* [Problem to work on] Every record below should be transcribed exactly. Omit the images.

(Extracted records)

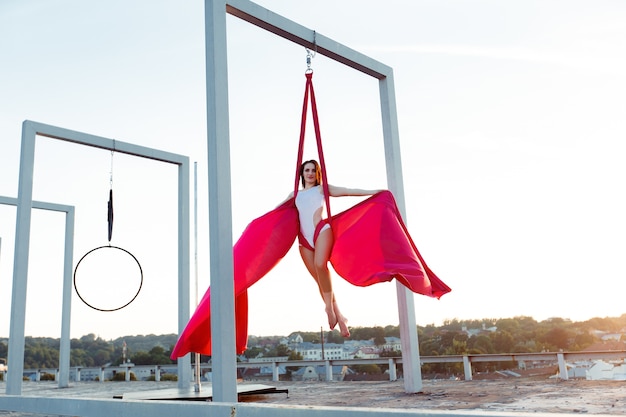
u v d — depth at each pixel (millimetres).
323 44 5980
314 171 5664
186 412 2750
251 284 5574
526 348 34938
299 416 2281
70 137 8898
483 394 5430
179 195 10047
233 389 4457
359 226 5531
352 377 9859
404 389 6316
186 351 5609
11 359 8156
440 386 6715
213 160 4742
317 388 7629
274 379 10680
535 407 4180
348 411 2127
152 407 2943
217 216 4633
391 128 6562
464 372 7863
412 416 1930
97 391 9031
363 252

* [Reply to the exercise]
u v d — depth at each pixel (millimetres).
323 44 5980
314 171 5664
186 412 2750
251 284 5574
526 348 34938
299 416 2281
70 137 8898
483 394 5430
179 195 10047
233 389 4457
359 226 5531
352 377 9859
404 389 6316
186 351 5609
11 359 8156
440 386 6715
213 160 4742
317 388 7629
274 379 10680
535 407 4180
348 411 2127
152 407 2943
217 216 4633
391 128 6562
464 372 7863
412 416 1930
97 391 9031
363 252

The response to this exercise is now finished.